You're right. Good points. But to be fair, a solid trader would have been stopped out a few times before catching the bottom, rather than riding the loss down to the bottom. (Of course, one couldn't be all in.) So the total heat would have been much less than a thousand points.
Though it wasn't perfect, I appreciate the public call. I was curious as to how you arrived at your prediction, if you don't mind sharing. Thanks.
The call wasn't that original either. "the time to buy is when there's blood in the streets." Said by Baron Rothschild, in the 18th-century Many traders are aware of this saying as it applied during both Gulf Wars. I remember it well from 2003, i was short SPY in march 2003 and they rallied the markets as soon as the invasion started.
The main problem with the call was the generic buy QQQ idea. QQQ was never a reliable way to play it imo. If one insists on trading US indexes, the SPX behaved rather well and the buying seemed to always occur from the same floor.
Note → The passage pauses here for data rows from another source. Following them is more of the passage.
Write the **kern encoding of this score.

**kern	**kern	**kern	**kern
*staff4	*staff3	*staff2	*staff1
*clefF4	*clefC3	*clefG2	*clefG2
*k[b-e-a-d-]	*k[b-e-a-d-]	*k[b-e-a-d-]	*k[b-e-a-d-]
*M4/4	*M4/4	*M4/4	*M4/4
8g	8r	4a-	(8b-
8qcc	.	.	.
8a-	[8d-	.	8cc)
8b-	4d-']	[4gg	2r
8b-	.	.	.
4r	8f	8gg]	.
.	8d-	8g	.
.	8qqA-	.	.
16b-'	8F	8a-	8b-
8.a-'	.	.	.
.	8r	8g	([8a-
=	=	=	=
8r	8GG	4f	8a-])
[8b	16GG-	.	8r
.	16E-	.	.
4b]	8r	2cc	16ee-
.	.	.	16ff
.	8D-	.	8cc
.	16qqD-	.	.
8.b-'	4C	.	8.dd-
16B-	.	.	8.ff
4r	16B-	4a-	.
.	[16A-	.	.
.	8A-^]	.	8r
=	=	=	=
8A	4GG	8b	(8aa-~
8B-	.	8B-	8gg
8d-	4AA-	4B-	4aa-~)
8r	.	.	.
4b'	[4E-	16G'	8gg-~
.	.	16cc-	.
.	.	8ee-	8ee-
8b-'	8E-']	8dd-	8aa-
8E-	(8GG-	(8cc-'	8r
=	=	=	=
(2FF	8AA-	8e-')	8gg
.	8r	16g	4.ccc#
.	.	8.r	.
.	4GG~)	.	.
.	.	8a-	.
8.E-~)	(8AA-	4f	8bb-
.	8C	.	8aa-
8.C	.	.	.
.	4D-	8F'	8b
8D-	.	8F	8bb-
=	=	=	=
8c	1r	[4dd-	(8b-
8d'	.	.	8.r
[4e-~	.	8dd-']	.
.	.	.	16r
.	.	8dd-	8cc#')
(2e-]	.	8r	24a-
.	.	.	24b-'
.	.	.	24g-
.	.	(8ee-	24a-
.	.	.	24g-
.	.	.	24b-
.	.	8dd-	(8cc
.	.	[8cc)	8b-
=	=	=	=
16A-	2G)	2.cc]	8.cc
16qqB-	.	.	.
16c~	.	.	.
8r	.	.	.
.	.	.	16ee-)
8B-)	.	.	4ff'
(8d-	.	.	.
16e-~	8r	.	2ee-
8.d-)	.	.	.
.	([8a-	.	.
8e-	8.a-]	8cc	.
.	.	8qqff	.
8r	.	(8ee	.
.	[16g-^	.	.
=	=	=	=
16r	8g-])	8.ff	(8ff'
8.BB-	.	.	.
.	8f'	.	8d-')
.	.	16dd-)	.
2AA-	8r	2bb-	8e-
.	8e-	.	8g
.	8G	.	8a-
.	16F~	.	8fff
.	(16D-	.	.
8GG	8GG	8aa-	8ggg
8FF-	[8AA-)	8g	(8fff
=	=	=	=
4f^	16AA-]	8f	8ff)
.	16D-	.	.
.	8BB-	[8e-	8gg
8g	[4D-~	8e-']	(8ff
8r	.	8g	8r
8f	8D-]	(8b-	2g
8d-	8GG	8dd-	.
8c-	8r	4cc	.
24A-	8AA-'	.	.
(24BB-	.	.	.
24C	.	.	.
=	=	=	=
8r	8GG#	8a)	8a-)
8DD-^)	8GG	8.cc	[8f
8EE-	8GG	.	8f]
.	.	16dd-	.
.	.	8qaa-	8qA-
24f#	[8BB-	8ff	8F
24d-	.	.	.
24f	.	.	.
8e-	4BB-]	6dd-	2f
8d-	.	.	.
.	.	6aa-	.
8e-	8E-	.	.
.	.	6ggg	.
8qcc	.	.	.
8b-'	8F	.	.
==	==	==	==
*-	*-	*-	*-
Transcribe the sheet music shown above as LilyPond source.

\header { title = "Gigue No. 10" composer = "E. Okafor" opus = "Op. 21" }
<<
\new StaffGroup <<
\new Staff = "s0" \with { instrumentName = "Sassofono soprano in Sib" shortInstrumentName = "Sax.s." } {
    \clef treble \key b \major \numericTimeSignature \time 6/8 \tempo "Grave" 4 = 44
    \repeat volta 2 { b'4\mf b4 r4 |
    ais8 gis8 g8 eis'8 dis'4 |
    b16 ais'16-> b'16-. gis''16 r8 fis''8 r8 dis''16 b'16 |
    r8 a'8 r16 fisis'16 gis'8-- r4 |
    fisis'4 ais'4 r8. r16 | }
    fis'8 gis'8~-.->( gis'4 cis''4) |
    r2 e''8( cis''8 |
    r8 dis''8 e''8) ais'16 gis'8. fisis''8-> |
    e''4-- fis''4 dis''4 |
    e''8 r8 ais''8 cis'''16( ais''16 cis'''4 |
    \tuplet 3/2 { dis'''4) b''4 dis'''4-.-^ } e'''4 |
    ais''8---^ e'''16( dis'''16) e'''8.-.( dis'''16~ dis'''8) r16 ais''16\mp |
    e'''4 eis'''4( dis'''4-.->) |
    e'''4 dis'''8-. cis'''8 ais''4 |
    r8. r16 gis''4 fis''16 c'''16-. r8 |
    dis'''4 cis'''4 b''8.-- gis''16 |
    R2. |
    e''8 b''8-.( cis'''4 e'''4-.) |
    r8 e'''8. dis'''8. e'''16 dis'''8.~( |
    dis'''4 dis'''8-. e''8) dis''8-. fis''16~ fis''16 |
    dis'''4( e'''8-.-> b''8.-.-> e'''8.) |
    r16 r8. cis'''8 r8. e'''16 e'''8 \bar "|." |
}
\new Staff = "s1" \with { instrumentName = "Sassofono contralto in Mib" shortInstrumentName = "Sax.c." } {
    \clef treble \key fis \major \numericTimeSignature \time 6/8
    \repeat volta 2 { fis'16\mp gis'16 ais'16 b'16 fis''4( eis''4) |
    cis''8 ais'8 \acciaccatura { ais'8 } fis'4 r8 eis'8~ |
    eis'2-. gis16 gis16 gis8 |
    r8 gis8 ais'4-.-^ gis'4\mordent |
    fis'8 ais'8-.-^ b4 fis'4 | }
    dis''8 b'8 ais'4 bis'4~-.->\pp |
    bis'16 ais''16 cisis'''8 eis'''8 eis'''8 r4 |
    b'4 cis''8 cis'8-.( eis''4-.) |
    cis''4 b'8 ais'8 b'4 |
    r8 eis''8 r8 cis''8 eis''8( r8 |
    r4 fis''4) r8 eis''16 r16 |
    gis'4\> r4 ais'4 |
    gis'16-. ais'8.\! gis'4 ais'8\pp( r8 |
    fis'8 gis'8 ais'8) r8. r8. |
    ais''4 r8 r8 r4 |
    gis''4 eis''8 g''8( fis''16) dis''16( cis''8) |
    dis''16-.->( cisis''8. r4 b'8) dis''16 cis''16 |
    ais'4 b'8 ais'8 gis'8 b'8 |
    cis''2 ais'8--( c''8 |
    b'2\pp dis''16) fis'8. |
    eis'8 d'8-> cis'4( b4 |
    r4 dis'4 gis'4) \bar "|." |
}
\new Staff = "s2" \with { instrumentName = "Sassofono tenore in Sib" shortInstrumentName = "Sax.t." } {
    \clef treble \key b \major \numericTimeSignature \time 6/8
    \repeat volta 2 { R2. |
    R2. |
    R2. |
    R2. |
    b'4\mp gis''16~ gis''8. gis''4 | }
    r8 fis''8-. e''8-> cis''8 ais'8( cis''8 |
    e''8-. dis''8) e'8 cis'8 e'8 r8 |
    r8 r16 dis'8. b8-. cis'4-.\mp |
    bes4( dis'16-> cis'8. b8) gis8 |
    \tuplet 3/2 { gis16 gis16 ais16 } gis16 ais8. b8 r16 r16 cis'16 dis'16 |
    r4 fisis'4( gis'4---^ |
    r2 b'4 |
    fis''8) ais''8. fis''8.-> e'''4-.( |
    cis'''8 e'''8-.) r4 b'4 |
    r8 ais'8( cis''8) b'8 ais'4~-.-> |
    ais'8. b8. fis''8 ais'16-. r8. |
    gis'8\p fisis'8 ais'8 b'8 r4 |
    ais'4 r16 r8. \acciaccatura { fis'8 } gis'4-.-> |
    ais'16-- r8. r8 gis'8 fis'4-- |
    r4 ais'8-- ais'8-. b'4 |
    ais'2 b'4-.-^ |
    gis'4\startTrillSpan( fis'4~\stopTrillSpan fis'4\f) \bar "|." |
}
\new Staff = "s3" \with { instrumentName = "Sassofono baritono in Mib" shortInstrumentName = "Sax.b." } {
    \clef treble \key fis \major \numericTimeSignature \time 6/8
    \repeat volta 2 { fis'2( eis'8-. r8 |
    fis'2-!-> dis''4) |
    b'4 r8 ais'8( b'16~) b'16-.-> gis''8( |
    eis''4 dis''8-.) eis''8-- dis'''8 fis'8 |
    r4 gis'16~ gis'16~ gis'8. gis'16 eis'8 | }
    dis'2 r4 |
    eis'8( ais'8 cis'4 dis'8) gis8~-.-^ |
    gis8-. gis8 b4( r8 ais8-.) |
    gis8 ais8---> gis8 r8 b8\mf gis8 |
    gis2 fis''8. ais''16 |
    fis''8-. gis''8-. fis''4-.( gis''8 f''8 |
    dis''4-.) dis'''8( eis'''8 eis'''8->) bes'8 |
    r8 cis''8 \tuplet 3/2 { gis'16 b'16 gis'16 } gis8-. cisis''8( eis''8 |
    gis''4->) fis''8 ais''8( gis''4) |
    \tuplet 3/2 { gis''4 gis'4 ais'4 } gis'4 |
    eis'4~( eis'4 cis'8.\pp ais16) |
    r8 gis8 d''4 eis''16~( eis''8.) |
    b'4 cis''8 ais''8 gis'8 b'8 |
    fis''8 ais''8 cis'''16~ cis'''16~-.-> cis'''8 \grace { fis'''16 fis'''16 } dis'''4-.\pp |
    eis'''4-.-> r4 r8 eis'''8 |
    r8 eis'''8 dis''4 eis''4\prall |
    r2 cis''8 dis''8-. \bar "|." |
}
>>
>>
But certainly it was a far better call then all the guys on trying to short the bottom at the time. I used the SPX as a rough indicator this year when we may see a wave of big buyers come in on everything. If I'm going long on a reversal trade I'm not going to go long the weakest sector. But OP can be congratulated for going against the crowd when negative sentiment was huge and many quality stocks got oversold.